The key obviously belonged to the Barbara Hotel—the most famous flophouse in Halo City. It had long been a refuge of the down-and-out and glamorous. It clicked immediately that a wannabe like Hattie-slash-Berlin would have been attracted to it.
All sorts of messed-up stuff had happened at that place, but it was all messed up in the most stylish way possible—with legendarily troubled celebrities involved. It was where Judith Johnson, famous actress of the 1960s, had died of an overdose on painkillers and where Claudia Fujitsu had stabbed her husband, the punk god Alan Evil, in the seventies. In the eighties Pinky Bernstein, the seminal performance artist, had gotten busted for running a large-scale counterfeiting operation from the penthouse—claiming it was all in the name of art.
And those were just the highlights. The list went on and on. True, not much had happened at the Barbara since Pinky’s capture, but maybe Hattie wanted to be the hotel’s next notorious tenant.
It was a brand-new lead, and a promising one at that. I had to get to the Barbara ASAP!
Since Daisy was working, I called Charlie. I punched in the number, my stomach fluttering and my mind zooming off in every direction. I clutched the hotel key tightly as the phone rang . . . and rang.
Where was that boy?
I knew I couldn’t wait; I was going to have to go it alone.
I took a metal spatula from the kitchen to use as a weapon, just in case. After my pathetic encounter with Genevieve, I’d decided that I wasn’t ready for a knife fight. Until then I’d have to settle for less-lethal kitchen implements.
I hurried to the Barbara Hotel, which wasn’t a long walk from my house. The weather was still nice, but evening was approaching, and the sky had taken on a different, more violent character. It was a jarring shade of pink, with dark purple clouds.
If it had been a different situation, it would have been a stunningly gorgeous sunset. But walking past the warehouses and chop shops that lie on the edge of that neighborhood near the hotel, I knew the sky was telling me to watch my step.

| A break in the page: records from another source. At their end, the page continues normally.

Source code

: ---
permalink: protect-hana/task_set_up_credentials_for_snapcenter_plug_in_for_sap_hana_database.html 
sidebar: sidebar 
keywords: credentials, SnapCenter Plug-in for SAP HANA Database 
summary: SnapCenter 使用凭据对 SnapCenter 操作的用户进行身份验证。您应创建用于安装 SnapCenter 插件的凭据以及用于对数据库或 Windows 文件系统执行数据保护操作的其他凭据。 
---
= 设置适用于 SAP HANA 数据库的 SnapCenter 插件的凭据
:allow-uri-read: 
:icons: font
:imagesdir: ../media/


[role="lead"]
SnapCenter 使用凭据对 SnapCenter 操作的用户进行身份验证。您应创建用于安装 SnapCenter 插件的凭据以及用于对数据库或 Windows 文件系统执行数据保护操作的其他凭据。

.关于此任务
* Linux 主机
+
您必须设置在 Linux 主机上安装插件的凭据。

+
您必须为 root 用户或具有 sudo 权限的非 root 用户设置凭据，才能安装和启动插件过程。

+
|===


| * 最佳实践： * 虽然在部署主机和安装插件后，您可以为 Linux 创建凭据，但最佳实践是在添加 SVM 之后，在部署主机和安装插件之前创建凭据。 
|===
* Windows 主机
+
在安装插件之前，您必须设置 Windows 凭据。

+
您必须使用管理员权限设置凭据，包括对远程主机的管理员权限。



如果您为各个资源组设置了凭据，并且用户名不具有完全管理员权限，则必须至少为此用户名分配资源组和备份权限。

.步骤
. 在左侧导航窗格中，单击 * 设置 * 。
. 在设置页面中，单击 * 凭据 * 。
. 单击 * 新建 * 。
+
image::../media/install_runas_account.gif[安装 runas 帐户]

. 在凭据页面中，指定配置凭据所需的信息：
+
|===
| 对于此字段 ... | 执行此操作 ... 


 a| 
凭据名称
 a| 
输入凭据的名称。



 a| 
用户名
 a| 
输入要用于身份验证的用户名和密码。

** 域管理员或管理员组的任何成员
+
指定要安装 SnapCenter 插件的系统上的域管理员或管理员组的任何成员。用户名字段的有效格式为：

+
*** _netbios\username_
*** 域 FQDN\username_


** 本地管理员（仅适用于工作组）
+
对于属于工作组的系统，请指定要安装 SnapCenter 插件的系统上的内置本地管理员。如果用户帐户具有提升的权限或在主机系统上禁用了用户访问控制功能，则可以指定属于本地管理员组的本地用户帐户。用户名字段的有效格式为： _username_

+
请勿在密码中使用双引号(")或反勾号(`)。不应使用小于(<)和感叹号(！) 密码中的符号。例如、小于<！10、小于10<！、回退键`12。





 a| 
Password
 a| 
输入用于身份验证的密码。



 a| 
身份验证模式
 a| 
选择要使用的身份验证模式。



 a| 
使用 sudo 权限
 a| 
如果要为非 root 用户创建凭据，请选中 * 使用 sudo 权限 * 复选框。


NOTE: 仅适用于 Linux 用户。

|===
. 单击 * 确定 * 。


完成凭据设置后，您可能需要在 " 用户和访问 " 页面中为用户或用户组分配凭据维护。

The streets were deserted and I brandished the spatula, ready to swat at anything that dared to cross me.
The Barbara Hotel is right on Dagger Bay. It’s tall and majestic in its own dilapidated way, and it appears to rise right up out of the water. It’s one of the oldest hotels in Halo City, and you can tell. Ivy crawls up the red brick facade, and the stone lions that guard the entrance are cracked and eroding. The windows are all frosted over with dirt, and that day there didn’t seem to be a light shining from any of them.